# Extracted text
*** Begin section ***
Reality x Expectation

Edson Barcelos also recalls that the “popular imaginary” about the bioeconomy generates an expectation about the segment’s performance being a highly evolved process that uses the Amazon’s plant items to produce miracle drug molecules, as well as to cure diseases, such as cancer or HIV.

“[The molecules] that are going to change our life, but actually that’s not it. This is one part of the bioeconomy focused on pharmaceuticals, phytotherapeutics and cosmetics, or the production of high value-added oils. This is a huge market and the Brazilian industry has no tradition of developing pharmaceutical products”, said the specialist.

Challenge

The great global challenge, according to Barcelos, is to find a solution for sustainable development that occurs through bioeconomy and biodiversity. This would require a much greater effort than usual, with investment in training specialized labor, infrastructure, as well as the construction of laboratories, energy development, market opening and maintenance, in addition to the creation of high quality products capable of meeting the demands of international markets.

“What is invested in research is very little compared to the size of the region and the lack of knowledge about the Amazon. There is nowhere to copy from, that is, we have other places that develop knowledge, but we have to develop our own, according to our potentialities”, Edson commented.

Questioned about the reason for the difficulty in developing the Amazon by means of bio-economy, even though Brazil has 20% of the world’s biodiversity and most of this percentage belongs to the Amazon Forest, Edson Barcelos explained that the segment is almost 100% based on science and high technology, something far from the reality of the region.
*** End section ***
# Exercise
Write out, word for word, the passage of the Amazon bioeconomy text starting at "Reality x Expectation" and ending at "said the specialist.".

# Source data
*** Begin section ***
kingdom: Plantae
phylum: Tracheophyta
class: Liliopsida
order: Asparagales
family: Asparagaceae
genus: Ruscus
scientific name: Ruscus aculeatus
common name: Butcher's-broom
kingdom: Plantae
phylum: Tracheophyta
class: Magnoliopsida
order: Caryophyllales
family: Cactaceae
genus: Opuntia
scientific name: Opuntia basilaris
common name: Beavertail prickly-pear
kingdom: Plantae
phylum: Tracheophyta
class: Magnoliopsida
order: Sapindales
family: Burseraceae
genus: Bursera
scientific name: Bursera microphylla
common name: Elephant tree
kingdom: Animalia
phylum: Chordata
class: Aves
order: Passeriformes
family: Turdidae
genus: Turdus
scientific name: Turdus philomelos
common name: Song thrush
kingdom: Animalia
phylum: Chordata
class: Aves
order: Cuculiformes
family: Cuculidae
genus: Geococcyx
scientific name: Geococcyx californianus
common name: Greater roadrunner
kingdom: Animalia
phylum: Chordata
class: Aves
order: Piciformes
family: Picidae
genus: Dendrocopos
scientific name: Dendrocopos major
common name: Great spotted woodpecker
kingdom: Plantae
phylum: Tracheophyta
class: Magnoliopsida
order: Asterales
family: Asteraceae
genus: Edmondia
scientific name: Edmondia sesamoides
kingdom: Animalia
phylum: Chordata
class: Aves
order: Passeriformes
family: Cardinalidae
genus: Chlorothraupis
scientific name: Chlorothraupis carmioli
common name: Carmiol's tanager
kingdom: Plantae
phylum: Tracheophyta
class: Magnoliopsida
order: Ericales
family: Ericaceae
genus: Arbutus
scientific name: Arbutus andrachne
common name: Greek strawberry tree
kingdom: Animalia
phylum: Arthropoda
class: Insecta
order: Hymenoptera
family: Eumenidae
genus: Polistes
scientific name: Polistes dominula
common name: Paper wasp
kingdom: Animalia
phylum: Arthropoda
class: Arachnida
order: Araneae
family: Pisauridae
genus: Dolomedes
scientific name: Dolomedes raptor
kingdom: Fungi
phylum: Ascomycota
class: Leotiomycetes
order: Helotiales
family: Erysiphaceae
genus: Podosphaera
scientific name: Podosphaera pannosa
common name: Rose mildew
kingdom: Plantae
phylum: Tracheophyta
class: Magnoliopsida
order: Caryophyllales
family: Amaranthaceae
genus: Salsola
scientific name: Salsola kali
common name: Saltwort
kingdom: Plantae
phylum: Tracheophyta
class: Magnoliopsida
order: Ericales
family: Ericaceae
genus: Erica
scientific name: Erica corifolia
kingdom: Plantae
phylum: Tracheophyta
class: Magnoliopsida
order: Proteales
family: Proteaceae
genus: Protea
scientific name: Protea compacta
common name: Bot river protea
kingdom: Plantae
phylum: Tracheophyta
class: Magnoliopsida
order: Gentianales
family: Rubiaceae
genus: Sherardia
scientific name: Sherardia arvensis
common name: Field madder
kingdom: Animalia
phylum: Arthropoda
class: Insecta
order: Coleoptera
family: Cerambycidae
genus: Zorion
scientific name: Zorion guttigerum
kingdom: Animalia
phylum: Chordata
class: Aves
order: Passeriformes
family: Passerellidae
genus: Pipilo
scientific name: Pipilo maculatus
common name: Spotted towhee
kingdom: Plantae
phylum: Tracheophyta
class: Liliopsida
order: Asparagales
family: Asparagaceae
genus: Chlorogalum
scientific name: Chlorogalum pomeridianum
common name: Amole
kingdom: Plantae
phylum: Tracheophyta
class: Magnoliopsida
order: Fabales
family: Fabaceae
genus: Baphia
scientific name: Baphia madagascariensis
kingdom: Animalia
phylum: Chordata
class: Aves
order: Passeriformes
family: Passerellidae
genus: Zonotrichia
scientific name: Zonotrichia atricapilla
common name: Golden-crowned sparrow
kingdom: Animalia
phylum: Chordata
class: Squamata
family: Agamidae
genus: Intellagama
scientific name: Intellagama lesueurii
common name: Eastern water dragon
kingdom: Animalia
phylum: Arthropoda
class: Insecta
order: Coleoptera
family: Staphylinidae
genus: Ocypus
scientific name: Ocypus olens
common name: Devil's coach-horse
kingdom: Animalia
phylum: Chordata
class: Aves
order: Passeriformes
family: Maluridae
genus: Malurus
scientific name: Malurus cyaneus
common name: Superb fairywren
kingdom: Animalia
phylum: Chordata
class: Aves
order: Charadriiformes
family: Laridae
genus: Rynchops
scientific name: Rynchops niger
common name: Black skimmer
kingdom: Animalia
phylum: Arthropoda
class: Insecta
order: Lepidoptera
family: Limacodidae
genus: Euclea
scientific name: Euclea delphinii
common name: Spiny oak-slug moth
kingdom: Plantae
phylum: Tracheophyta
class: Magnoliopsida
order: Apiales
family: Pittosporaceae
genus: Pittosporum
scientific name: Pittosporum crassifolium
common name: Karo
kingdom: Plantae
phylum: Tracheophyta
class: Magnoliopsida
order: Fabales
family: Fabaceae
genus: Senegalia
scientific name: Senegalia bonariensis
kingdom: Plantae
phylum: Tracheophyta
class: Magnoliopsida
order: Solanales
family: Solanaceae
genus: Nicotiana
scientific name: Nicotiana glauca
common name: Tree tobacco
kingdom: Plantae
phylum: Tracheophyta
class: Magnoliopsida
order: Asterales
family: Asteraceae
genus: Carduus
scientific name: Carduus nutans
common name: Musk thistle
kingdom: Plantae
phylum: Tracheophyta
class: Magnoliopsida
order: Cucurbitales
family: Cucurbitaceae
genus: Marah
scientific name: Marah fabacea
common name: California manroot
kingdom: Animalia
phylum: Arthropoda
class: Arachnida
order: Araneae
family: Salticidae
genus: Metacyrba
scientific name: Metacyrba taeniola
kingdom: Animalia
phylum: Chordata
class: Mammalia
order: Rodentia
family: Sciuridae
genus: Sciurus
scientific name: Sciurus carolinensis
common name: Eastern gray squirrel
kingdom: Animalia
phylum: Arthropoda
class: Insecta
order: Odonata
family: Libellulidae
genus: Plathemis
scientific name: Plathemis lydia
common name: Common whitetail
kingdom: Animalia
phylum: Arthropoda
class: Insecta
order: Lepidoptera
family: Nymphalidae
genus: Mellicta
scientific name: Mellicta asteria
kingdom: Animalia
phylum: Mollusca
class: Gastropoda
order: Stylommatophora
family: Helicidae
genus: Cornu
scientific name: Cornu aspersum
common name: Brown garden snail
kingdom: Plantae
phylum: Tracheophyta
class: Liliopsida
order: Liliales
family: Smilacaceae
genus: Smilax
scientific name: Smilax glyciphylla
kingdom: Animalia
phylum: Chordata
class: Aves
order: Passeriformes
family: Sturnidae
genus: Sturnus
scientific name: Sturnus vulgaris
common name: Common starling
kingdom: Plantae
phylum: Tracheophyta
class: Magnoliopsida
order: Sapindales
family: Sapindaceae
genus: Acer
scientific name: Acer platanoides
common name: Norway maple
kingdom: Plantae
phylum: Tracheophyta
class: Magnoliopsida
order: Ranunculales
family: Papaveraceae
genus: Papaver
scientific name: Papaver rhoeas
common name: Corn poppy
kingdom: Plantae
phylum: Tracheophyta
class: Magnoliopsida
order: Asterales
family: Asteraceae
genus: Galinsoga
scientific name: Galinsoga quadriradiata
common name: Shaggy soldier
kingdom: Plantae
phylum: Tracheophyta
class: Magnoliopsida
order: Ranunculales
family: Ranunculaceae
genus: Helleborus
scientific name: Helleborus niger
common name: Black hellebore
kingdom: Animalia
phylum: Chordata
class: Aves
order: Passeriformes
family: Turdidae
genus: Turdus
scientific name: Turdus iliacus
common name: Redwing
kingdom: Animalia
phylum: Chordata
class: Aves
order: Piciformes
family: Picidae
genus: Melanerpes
*** End section ***
# Expected answer
Reality x Expectation

Edson Barcelos also recalls that the “popular imaginary” about the bioeconomy generates an expectation about the segment’s performance being a highly evolved process that uses the Amazon’s plant items to produce miracle drug molecules, as well as to cure diseases, such as cancer or HIV.

“[The molecules] that are going to change our life, but actually that’s not it. This is one part of the bioeconomy focused on pharmaceuticals, phytotherapeutics and cosmetics, or the production of high value-added oils. This is a huge market and the Brazilian industry has no tradition of developing pharmaceutical products”, said the specialist.